Children’s online safety is taking increasingly more space in the world of digital regulatory frameworks, and its overlap and interaction with data protection law could not be clearer than in Brazil. A comprehensive law for children’s online safety, the Digital ECA, was passed at the end of last year and it is slated to be enforced by the Brazilian Data Protection Authority starting this spring. 

It brings interesting innovations, like a novel standard for such laws to be triggered – “likelihood of access” of a technology service or product by minors, or “age rating” for digital services, requiring providers to maintain age rating policies and continuously assess their content based on it. It also provides for “online safety by design and by default” as an obligation for digital services providers. From state level legislation in the US on “age appropriate design”, to an executive decree in UAE on “child digital safety” – the pace of adopting online safety laws for children is ramping up. What makes these laws more impactful is also the fact that age limits of minors falling under these rules are growing to capture teenagers up until 16 and even 18 year-olds in some places, bringing vastly more service providers in scope than first generation children online safety regulations.  
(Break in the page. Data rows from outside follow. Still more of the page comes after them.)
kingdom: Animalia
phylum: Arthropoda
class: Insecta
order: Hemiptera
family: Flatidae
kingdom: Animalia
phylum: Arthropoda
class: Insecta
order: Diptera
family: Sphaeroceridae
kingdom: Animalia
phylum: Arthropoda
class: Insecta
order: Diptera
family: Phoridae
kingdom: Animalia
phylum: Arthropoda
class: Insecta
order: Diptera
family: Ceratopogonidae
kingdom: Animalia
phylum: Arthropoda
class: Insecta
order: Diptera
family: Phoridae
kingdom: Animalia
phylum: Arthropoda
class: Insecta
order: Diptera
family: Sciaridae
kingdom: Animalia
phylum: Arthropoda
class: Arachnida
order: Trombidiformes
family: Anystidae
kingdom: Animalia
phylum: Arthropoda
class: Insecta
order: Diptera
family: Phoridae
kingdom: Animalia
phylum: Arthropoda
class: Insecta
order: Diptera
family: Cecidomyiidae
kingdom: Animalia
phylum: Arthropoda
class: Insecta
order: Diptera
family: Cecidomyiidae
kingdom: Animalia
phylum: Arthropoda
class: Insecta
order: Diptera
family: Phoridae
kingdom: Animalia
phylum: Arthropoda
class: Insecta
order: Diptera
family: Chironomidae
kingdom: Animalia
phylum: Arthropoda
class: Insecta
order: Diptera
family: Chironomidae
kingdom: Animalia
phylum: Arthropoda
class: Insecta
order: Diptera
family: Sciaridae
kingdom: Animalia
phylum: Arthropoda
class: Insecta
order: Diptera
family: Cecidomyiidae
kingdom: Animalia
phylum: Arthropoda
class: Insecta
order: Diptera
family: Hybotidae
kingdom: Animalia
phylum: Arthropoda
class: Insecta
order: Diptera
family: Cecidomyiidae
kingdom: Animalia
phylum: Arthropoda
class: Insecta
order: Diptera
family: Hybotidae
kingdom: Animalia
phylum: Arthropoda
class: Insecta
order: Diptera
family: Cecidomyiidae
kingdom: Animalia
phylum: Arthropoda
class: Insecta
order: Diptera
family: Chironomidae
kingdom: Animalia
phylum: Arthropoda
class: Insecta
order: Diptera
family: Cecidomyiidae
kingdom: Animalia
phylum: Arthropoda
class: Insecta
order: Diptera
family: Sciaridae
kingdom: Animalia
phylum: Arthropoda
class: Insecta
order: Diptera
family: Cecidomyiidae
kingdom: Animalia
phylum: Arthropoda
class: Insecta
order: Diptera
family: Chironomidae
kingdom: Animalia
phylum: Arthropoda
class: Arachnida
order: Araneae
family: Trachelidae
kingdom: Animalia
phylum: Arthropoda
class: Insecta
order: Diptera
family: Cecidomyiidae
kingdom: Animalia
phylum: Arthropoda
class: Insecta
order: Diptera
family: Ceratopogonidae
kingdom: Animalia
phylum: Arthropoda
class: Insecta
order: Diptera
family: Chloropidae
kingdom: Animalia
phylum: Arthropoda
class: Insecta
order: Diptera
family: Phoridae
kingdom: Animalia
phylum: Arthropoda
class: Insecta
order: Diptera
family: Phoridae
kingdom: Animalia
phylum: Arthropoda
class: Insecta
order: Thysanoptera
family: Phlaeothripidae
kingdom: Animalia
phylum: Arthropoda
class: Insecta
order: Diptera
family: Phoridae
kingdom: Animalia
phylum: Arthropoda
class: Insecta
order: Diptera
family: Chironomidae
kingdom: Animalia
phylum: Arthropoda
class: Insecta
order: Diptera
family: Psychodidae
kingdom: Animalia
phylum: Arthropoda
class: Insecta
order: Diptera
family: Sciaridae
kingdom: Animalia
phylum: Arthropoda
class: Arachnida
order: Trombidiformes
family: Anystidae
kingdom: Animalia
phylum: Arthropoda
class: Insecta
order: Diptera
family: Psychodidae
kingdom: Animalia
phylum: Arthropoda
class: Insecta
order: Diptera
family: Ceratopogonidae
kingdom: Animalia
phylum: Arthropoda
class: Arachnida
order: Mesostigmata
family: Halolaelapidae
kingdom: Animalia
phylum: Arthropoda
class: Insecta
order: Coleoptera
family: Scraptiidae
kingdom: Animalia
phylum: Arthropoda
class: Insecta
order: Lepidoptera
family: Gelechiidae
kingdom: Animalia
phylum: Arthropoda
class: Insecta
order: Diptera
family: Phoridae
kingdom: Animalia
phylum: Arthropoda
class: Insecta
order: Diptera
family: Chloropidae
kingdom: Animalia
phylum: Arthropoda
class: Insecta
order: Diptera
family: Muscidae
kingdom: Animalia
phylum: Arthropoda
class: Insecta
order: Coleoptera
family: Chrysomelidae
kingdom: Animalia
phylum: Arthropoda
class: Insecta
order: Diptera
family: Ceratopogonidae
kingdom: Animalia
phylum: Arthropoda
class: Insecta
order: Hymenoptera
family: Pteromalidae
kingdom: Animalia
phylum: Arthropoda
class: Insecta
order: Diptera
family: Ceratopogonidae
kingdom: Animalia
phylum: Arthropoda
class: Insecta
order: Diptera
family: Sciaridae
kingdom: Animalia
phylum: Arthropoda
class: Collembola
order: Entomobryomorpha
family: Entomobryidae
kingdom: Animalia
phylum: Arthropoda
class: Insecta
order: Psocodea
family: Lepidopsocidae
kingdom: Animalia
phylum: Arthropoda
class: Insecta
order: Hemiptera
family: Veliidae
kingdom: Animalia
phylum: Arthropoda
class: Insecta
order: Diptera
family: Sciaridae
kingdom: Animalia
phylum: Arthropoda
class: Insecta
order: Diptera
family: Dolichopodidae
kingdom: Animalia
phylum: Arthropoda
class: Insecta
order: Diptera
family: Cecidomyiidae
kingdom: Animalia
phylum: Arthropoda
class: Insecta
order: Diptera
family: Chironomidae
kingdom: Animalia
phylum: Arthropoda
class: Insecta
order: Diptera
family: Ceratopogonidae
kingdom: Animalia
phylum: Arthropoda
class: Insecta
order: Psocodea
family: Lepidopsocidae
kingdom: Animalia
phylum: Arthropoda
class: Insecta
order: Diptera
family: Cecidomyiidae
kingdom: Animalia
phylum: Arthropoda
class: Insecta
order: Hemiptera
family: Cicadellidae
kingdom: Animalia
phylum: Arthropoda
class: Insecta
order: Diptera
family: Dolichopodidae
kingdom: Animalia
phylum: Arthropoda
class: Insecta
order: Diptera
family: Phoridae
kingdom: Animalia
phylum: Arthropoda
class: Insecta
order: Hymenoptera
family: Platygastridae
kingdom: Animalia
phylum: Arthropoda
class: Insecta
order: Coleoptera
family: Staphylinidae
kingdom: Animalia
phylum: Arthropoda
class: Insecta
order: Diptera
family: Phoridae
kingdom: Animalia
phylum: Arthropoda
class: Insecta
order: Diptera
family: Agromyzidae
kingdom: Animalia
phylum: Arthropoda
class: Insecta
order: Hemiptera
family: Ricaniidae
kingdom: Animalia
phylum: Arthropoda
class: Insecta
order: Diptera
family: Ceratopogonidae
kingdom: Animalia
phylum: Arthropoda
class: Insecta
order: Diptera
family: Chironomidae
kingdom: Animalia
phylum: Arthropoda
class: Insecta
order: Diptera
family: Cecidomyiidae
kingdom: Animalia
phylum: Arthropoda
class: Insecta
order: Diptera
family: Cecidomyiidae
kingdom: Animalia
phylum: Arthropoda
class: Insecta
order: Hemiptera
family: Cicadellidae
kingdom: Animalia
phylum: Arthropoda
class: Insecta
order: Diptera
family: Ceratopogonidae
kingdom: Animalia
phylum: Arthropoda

The overlap, intersection and even tensions of all these laws with data protection become increasingly visible. See, for instance, the recent Russmedia judgment of the CJEU, which established that an online marketplace is a joint-controller under the GDPR and it has obligations in relation to sensitive personal data published by a user, with consequences for intermediary liability that are expected to reverberate at the intersection of the GDPR and Digital Services Act in practice. 

The compliance infrastructure of this new generation of digital laws and its need for resources (human resources, budget) break their way into an already stretched field of “privacy programs”, “privacy professionals”, and regulators, with the visible risks of moving attention from, and diluting meaningful measures and controls stemming from privacy and data protection laws. 

4. Breaking the fourth wall: Geopolitics

While all these developments play out, it is particularly important to be aware that they unfold on a geopolitical stage that is unpredictable and constantly shifting, resulting in various notions of “digital sovereignty” taking root from Europe, to Africa, to elsewhere around the world. From a data protection perspective, and in the absence of a comprehensive understanding of what “digital sovereignty” might mean, this could translate into a realignment of international data transfers rules through more data localization measures, more data transfers arrangements following trade agreements, or more regional free data flows arrangements among aligned countries. 

Ten years after the GDPR was adopted as a modern upgrade of 1980s-style data protection laws for the online era, successfully promoting fair information practice principles, data subject rights and the “privacy profession” around the world, data protection and privacy are at an inflection point: either hold the line and evolve to meet these challenges, or melt away in a sea of new digital laws and technological developments.